§ Exercise requirements: Scan the records for the string "linejoin"; copy each line where it occurs.

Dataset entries
'''
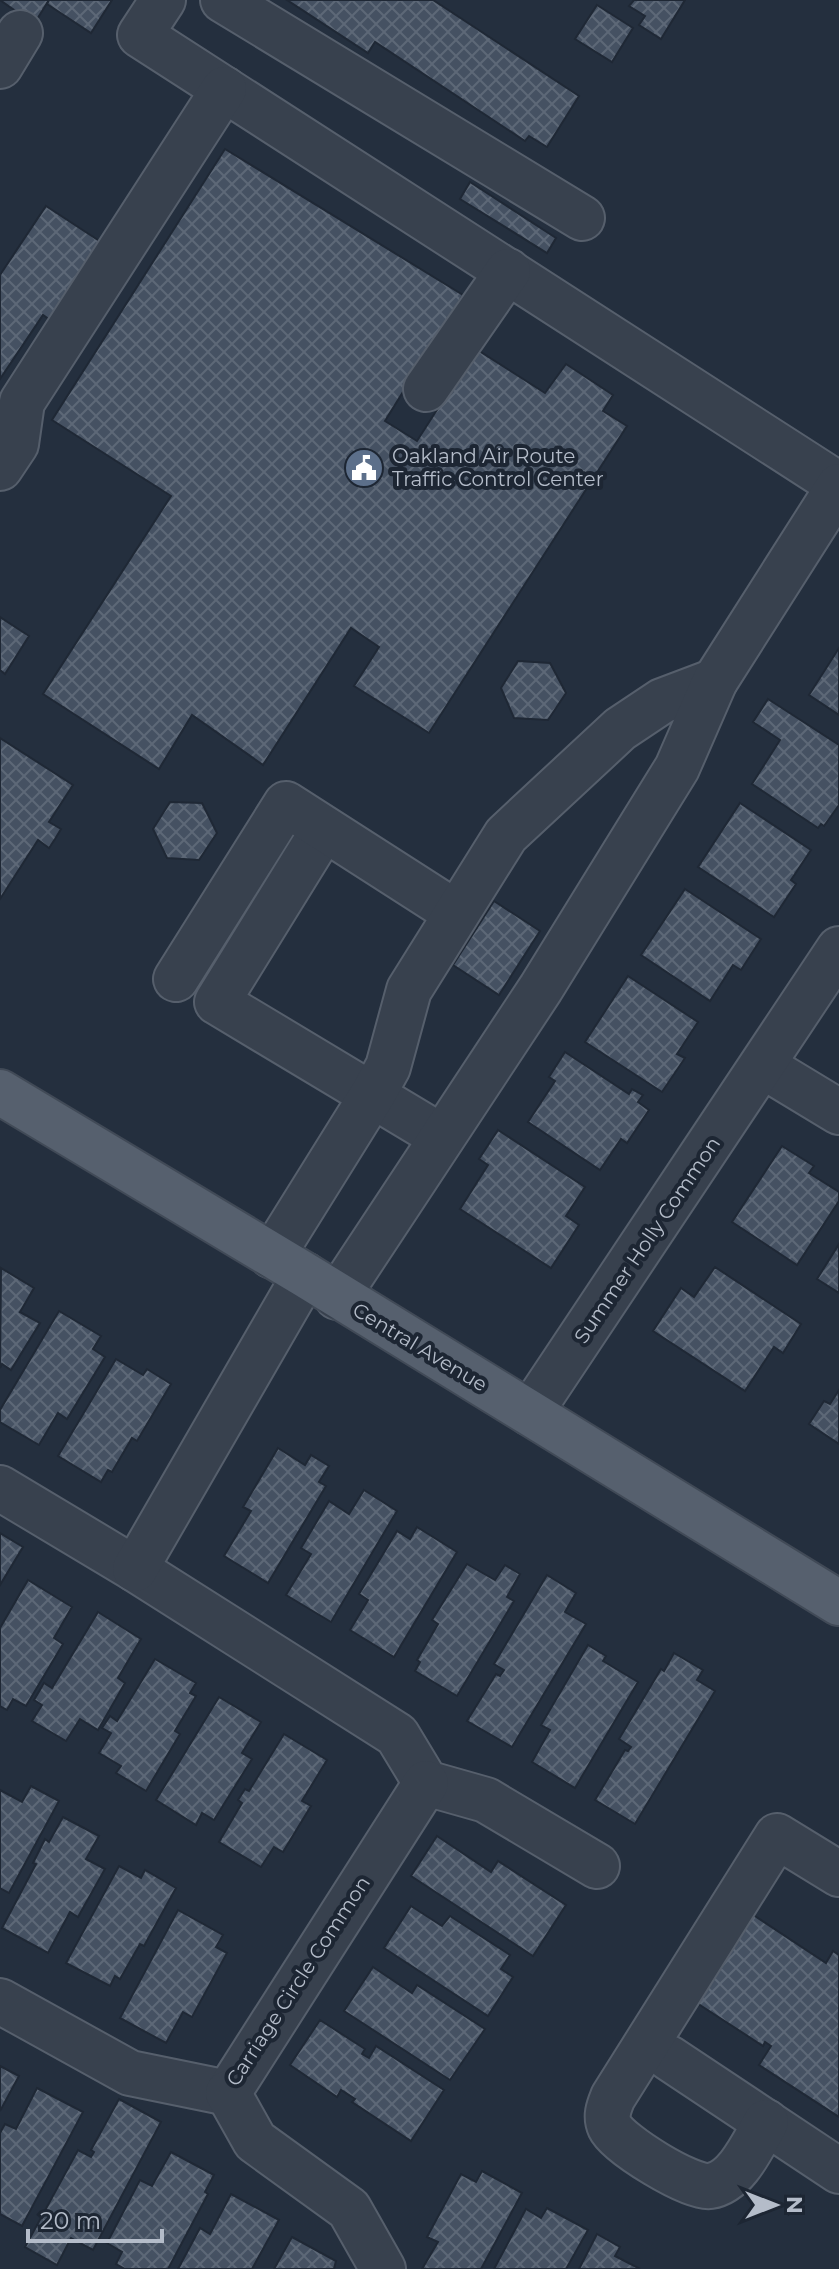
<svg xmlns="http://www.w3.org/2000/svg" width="839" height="2269" font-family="Montserrat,sans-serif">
	<defs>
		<pattern id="building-cross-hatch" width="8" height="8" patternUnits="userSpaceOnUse" patternTransform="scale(2)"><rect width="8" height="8" fill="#455162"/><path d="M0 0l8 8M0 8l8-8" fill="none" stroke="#5d6877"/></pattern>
	</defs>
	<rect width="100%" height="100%" fill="#242f3e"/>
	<g fill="url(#building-cross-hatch)" stroke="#1f2835" stroke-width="2">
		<polygon points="0,0 49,0 34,24"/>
		<polygon points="49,0 112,0 91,33 47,4"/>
		<polygon points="287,0 433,0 579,96 547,147 529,136 525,141 375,42 368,53"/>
		<polygon points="634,0 685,0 661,39 639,25 645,16 629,6"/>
		<polygon points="597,5 633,28 612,62 575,39"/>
		<polygon points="225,149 463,295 385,421 417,441 476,349 545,393 566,364 613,395 603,411 627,426 429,733 354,686 379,647 351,628 263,765 192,715 159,769 43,694 171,496 52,420"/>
		<polygon points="470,182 556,238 547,253 460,199"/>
		<polygon points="46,206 104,244 53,322 43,315 0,379 0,275"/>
		<polygon points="0,617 29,636 5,674 0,670"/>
		<polygon points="839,648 839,715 809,695"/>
		<polygon points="518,661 550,663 566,693 548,720 514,718 501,688"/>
		<polygon points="768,699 839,745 839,805 824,826 821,824 818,828 752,784 780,740 753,722"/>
		<polygon points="0,738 73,785 49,822 61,829 55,839 49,848 38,840 0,899"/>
		<polygon points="170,802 202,803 217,833 199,860 167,858 153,829"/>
		<polygon points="740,803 811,850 791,880 796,884 774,917 698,867"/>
		<polygon points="685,889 761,939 741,970 733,965 710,1001 641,955"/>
		<polygon points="494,901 540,931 499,995 453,965"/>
		<polygon points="628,976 698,1022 677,1054 685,1058 662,1092 585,1042"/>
		<polygon points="565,1052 629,1094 632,1089 643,1095 638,1102 649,1110 627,1143 621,1139 600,1170 528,1122 555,1081 549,1077"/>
		<polygon points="498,1130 585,1187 566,1216 579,1225 551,1268 460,1209 488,1165 479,1159"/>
		<polygon points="782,1146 814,1166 809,1173 839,1192 839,1201 797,1265 732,1222"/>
		<polygon points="839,1244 839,1293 817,1279"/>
		<polygon points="715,1267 801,1324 783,1353 774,1347 745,1391 653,1331 681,1288 694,1297"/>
		<polygon points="1,1268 34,1288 20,1312 40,1323 11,1370 2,1364 0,1368"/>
		<polygon points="59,1311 101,1336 93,1349 105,1357 67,1419 58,1413 39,1445 0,1422 0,1410"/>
		<polygon points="116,1359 143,1375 147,1369 171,1384 137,1441 132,1438 112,1472 108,1470 101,1482 58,1456"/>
		<polygon points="839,1390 839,1444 809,1424 824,1401 830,1404"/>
		<polygon points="278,1448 305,1465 311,1455 329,1466 319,1482 326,1486 268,1583 224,1556 251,1511 243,1507"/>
		<polygon points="364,1490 397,1511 331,1622 286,1595 311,1554 301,1548 329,1501 349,1514"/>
		<polygon points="417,1527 457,1552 394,1657 350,1630 368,1600 359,1594 397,1531 410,1539"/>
		<polygon points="0,1533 23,1547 0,1585"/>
		<polygon points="467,1564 495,1580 505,1565 520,1574 507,1597 514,1601 457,1696 415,1671 420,1662 417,1660 438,1624 432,1620"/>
		<polygon points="547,1575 576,1593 565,1612 586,1624 512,1747 467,1721 496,1674 500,1676 504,1670 494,1664"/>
		<polygon points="28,1580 72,1607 54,1638 63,1644 26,1706 13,1699 7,1710 0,1706 0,1628"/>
		<polygon points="98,1612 141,1639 118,1678 125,1683 98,1730 80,1719 66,1741 32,1721 42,1705 34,1700 44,1683 52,1688"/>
		<polygon points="588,1645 606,1656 603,1661 638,1682 575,1788 532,1762 550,1730 541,1725"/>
		<polygon points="674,1653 703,1670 697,1680 715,1691 635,1824 595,1800 625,1750 628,1751 631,1747 619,1739 661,1669 664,1671"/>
		<polygon points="155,1659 196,1683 190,1693 196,1696 175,1731 180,1734 146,1791 116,1773 121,1766 99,1753 111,1733 102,1728 110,1716 117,1721"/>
		<polygon points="219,1697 261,1722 242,1753 252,1759 214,1820 202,1813 196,1825 156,1800"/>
		<polygon points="284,1734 327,1760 302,1801 311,1806 283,1852 274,1847 261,1867 219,1842 242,1803 238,1800 245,1789 249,1791"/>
		<polygon points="31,1786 59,1801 9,1893 0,1888 0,1790 22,1802"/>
		<polygon points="63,1817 99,1836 86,1859 105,1869 78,1917 70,1912 48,1953 2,1928 36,1864 33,1863 45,1839 49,1842"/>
		<polygon points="437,1836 491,1872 498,1861 566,1905 533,1956 411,1876"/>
		<polygon points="119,1866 141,1878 145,1870 176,1888 144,1946 140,1944 120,1979 115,1976 110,1986 66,1963"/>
		<polygon points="723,1895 826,1963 833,1951 839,1955 839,2117 759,2065 771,2046 765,2042 763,2046 666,1983"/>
		<polygon points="411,1906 442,1926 450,1916 510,1955 501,1969 513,1977 488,2016 384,1948"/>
		<polygon points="178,1910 223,1935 216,1947 227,1953 192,2017 183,2012 166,2043 120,2018"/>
		<polygon points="373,1967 412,1993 417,1985 485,2029 450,2080 344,2011"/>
		<polygon points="320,2020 365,2049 362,2054 369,2058 376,2046 444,2090 411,2141 352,2102 355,2099 341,2090 337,2097 290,2065"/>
		<polygon points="0,2066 19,2076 0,2111"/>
		<polygon points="37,2088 83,2112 22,2226 0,2214 0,2133 5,2124 16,2129"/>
		<polygon points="119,2099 161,2122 93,2250 71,2238 57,2265 25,2247 78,2150 91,2157 94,2152 91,2150"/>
		<polygon points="171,2152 214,2175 205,2192 208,2194 168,2269 125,2269 116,2264 122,2252 107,2243 140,2180 152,2186"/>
		<polygon points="482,2171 522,2193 481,2269 422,2269 438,2242 427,2237 461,2174 476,2182"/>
		<polygon points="231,2194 279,2220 252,2269 178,2269 200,2228 210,2234"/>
		<polygon points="547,2208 588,2230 566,2269 494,2269 526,2209 541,2218"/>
		<polygon points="597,2234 620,2247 615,2256 640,2269 579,2269"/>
		<polygon points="292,2237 336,2261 334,2269 274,2269"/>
	</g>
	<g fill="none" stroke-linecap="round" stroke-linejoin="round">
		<g stroke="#565f6c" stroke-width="48">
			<g id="minor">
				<polyline points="163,0 140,35 839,485"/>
				<polyline points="223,0 582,218"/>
				<polyline points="0,66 20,33"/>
				<polyline points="426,389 508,271"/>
				<polyline points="0,468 16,444 22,402 224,89"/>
				<polyline points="324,829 217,1002 442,1137"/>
				<polyline points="176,979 286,804 456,913"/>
				<polyline points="763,1066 839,1112"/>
				<polyline points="272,1256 373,1094 388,1067 409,990 506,835 620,729 662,701 715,681"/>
				<polyline points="337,1297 541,988 677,768 715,681 839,486"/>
				<polyline points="530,1413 839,949"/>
				<polyline points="0,1488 135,1569 397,1735 426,1783 486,1800 597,1866"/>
				<polyline points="135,1569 305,1275"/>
				<polyline points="0,2001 130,2073 228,2093"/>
				<polyline points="669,2058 839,2171"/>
				<polyline points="228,2093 426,1783"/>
				<polyline points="228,2093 255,2141 349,2209 383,2269"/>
				<path d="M766,2122C753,2144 737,2182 710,2186C691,2189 618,2144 610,2127C605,2116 609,2107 613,2097L777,1836L839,1874"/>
			</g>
		</g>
		<g stroke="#414a57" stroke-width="48">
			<polyline id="major" points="0,1092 305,1275 839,1603"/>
		</g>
		<use href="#minor" stroke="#38414e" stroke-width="44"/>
		<use href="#major" stroke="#56606e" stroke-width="44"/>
	</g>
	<defs>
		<g id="civic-disc" transform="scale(2)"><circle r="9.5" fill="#5c6f8a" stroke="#1d2633"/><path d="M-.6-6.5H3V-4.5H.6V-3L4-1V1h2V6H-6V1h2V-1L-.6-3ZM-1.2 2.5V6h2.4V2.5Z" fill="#fff"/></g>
	</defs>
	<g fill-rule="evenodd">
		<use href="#civic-disc" x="364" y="468"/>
	</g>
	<g text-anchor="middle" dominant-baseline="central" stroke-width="8" stroke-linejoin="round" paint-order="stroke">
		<g font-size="20" fill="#b4bcc9" stroke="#1d2633" text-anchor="start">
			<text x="392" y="456">Oakland Air Route<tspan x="392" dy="23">Traffic Control Center</tspan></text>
		</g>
		<g font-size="20" fill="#b4bcc9" stroke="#1d2633">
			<text transform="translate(647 1240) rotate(-56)">Summer Holly Common</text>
			<text transform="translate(420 1347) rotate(31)">Central Avenue</text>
			<text transform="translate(298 1981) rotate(-57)">Carriage Circle Common</text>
		</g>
	</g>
	<g transform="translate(775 2205) rotate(90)" stroke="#1d2633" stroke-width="6" paint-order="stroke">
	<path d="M0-6L14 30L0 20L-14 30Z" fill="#b4bcc9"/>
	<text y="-12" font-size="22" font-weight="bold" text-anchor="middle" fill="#b4bcc9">N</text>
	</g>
	<path d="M28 2229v12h134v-12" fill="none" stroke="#b4bcc9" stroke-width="4"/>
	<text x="40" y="2229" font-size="24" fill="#b4bcc9" stroke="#1d2633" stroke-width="6" paint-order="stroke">20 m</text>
</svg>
'''
§ Solution to this problem:
	<g fill="none" stroke-linecap="round" stroke-linejoin="round">
	<g text-anchor="middle" dominant-baseline="central" stroke-width="8" stroke-linejoin="round" paint-order="stroke">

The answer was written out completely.